───── FRAGMENTO PROPORCIONADO

2 junio, 2019

Un domingo vallenato

El domingo, como buen día de descanso los vallenatos encuentran disfrute en nuestro ríos. El río Guatapurí, el Badillo, son concurridos. Muchas personas podrían ir a los balnearios más distantes, pero con buenas vías, del Totumo, cercanas a San Juan, o a esos fríos ríos de Pueblo Bello o Manaure.

El domingo, como buen día de descanso los vallenatos encuentran disfrute en nuestro ríos. El río Guatapurí, el Badillo, son concurridos. Muchas personas podrían ir a los balnearios más distantes, pero con buenas vías, del Totumo, cercanas a San Juan, o a esos fríos ríos de Pueblo Bello o Manaure. De paso a éste recomendamos darse un refresco metiéndose en las aguas del Mocho en La Paz. Esos balnearios han inspirado fábulas, cuentos y especialmente canciones, las mas conocidas a través del vallenato. Hablando de cuentos nada como el bello Cachalandrán Amarillo que del ingenio de Moisés Perea fue recogido por el escritor Germán Castro Caicedo en un libro que tomó el nombre de esa narración desarrollada en el pozo de Hurtado.

Esto, para recordar que esos pasajes y paisajes naturales están asociados a la expresión cultural y musical de la región. Cuántos no quisieran conocer a ese Río Badillo, que evocara Octavio Daza, y que la cantante Claudia de Colombia cantara en todas las latitudes. O ese río Cesar, tan feo, después de recibir el champú de las aguas negras del valle, pero que aguas arriba, a su paso por la tierra sanjuanera, inspirara a Hernando Marín para componer Sanjuanerita Tú.

──────────
───── ÍTEMS ENUMERADOS

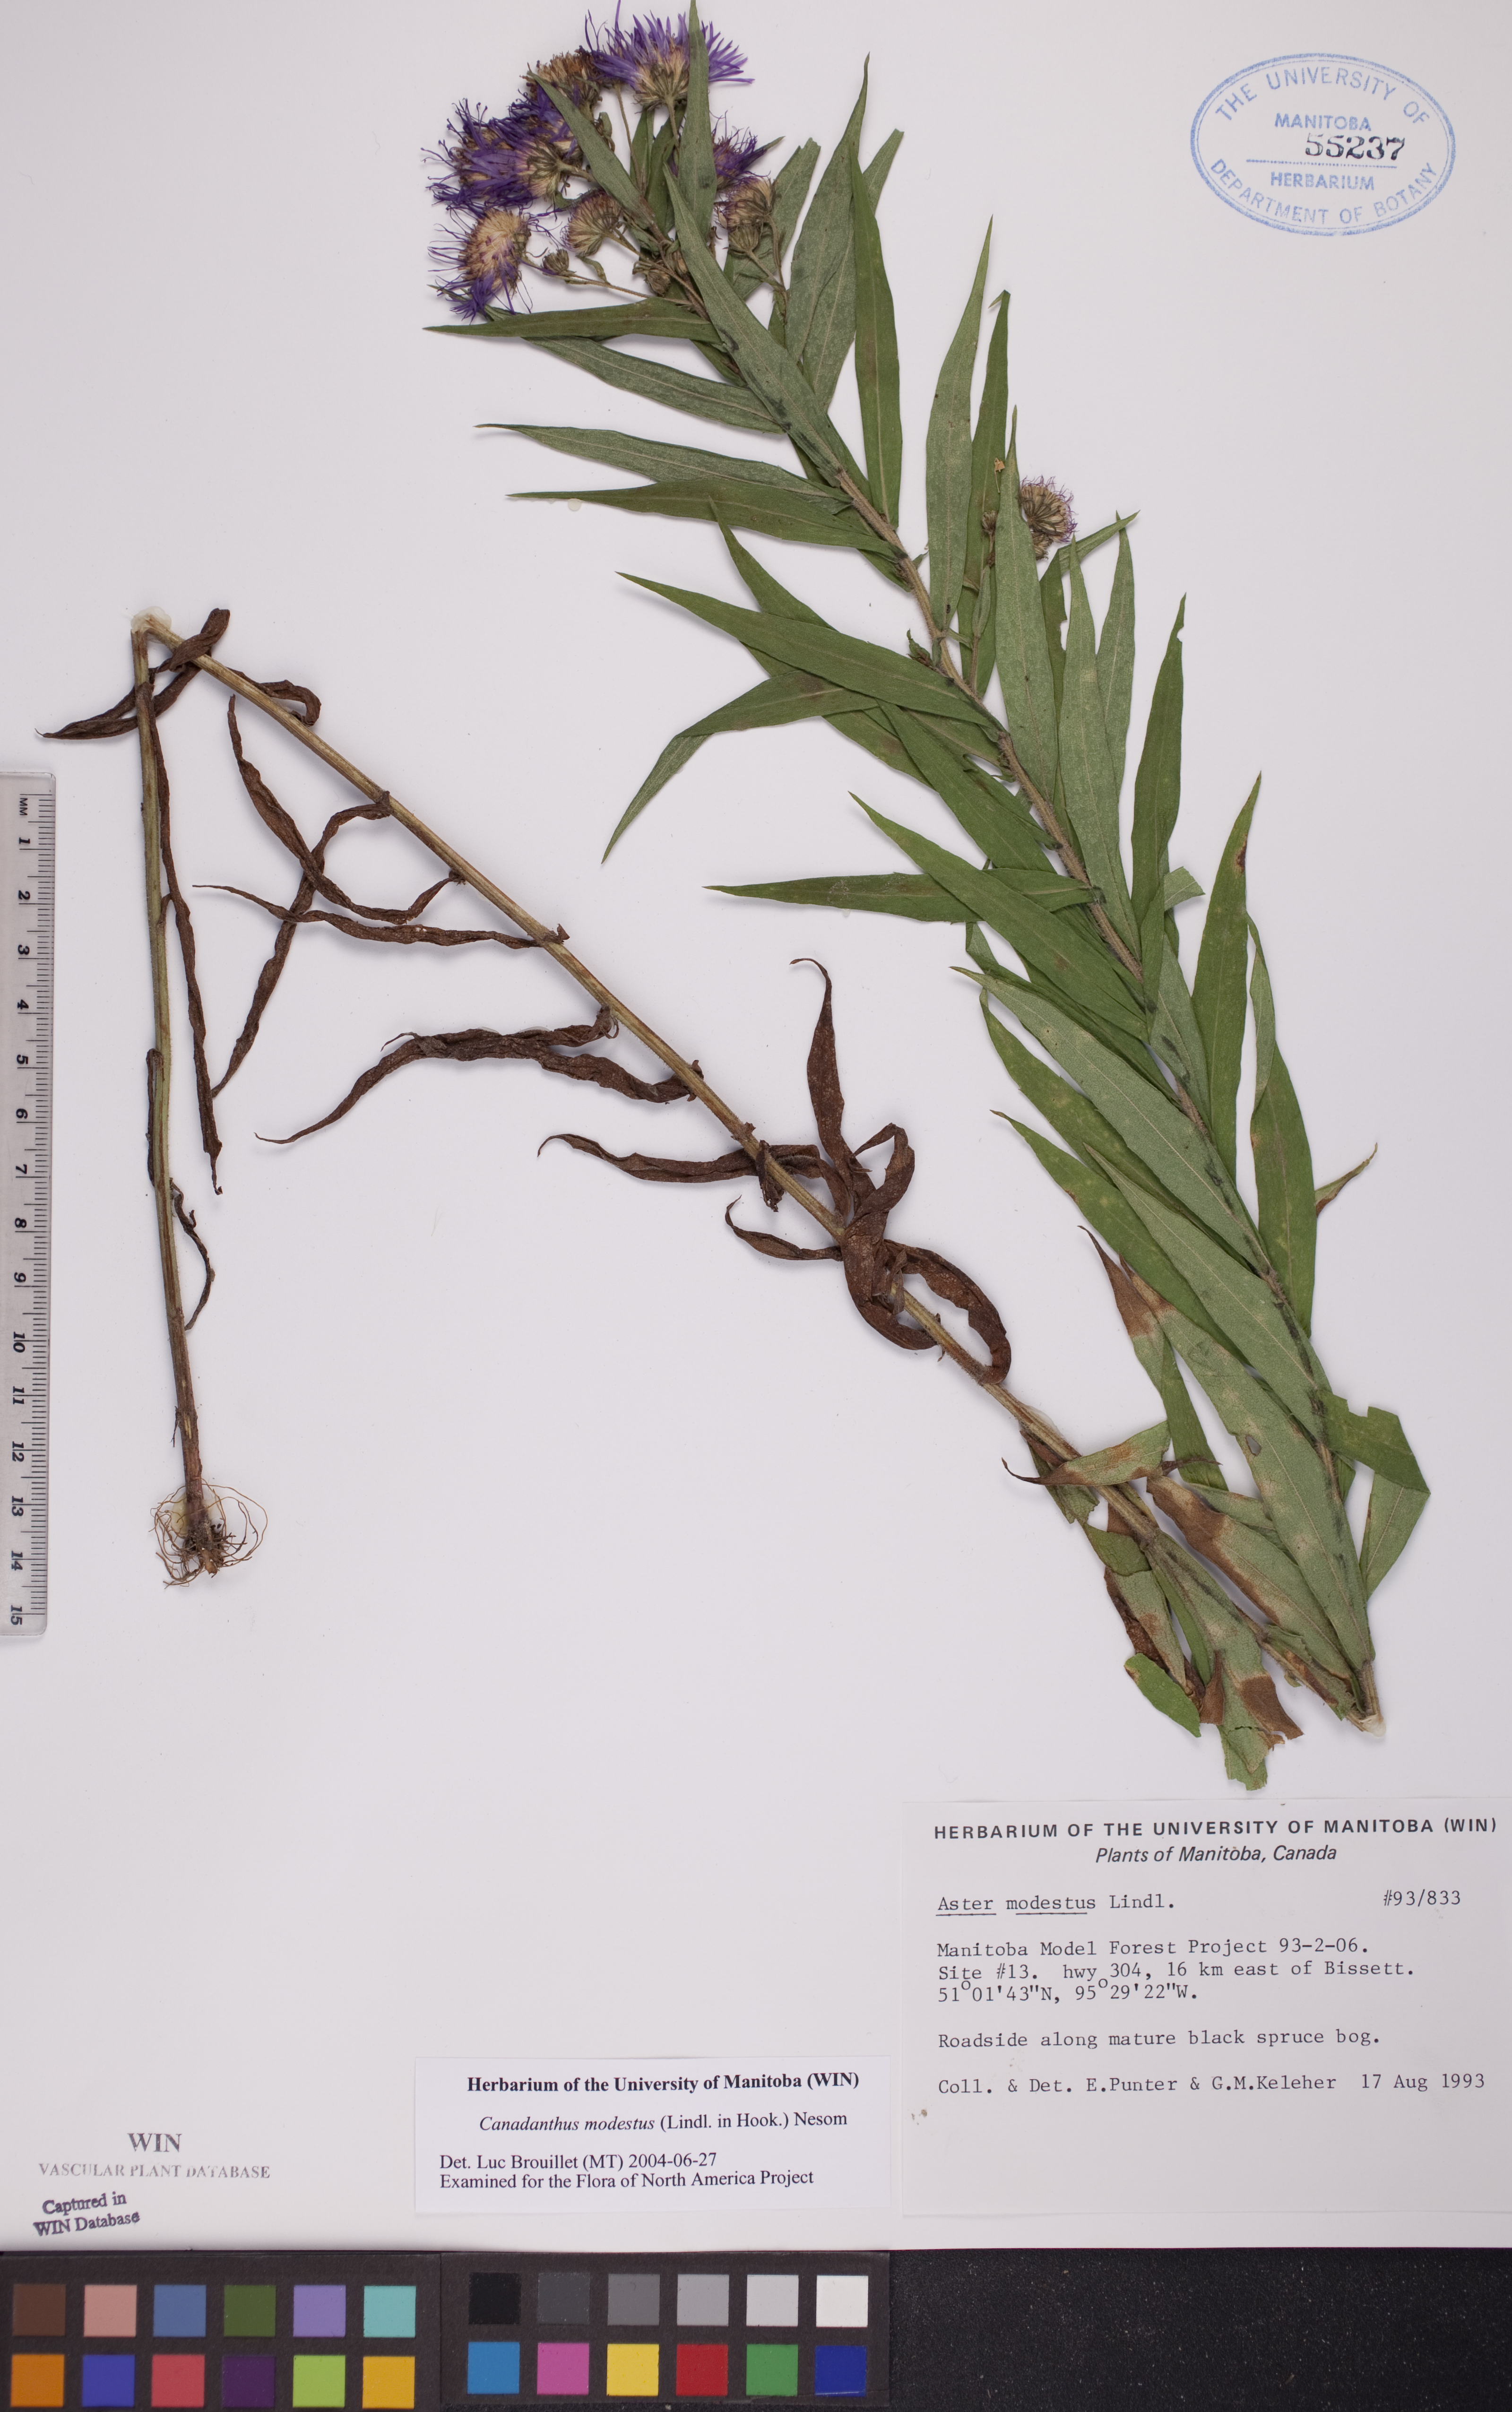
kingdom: Plantae
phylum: Tracheophyta
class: Magnoliopsida
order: Asterales
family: Asteraceae
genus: Canadanthus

──────────

- _PREGUNTAS POR RESPONDER_
[1] ¿Cómo resumirías en dos oraciones el texto sobre el domingo vallenato?
[2] ¿Puedes copiar del texto sobre el domingo vallenato el tramo que va desde "Esto, para recordar" hasta "componer Sanjuanerita Tú."?
[3] ¿Concuerda cada afirmación con el texto sobre el domingo vallenato? Contesta sí o no y cita las palabras del texto que lo deciden. (a) El río Cesar inspiró a Hernando Marín para componer Sanjuanerita Tú. (b) Germán Castro Caicedo es quien ideó el cuento Cachalandrán Amarillo. (c) Los balnearios del Totumo quedan cerca de Pueblo Bello.

- _SOLUCIONES POR TAREA_
[1] Los domingos, los vallenatos disfrutan de ríos como el Guatapurí y el Badillo, y podrían ir también a balnearios más distantes, como los del Totumo o los fríos ríos de Pueblo Bello o Manaure. Esos balnearios han inspirado fábulas, cuentos y canciones, pues esos paisajes naturales están asociados a la expresión cultural y musical de la región.

[2]
Esto, para recordar que esos pasajes y paisajes naturales están asociados a la expresión cultural y musical de la región. Cuántos no quisieran conocer a ese Río Badillo, que evocara Octavio Daza, y que la cantante Claudia de Colombia cantara en todas las latitudes. O ese río Cesar, tan feo, después de recibir el champú de las aguas negras del valle, pero que aguas arriba, a su paso por la tierra sanjuanera, inspirara a Hernando Marín para componer Sanjuanerita Tú.

[3]
(a) Sí: "a su paso por la tierra sanjuanera, inspirara a Hernando Marín para componer Sanjuanerita Tú".
(b) No: "que del ingenio de Moisés Perea fue recogido por el escritor Germán Castro Caicedo".
(c) No: "del Totumo, cercanas a San Juan".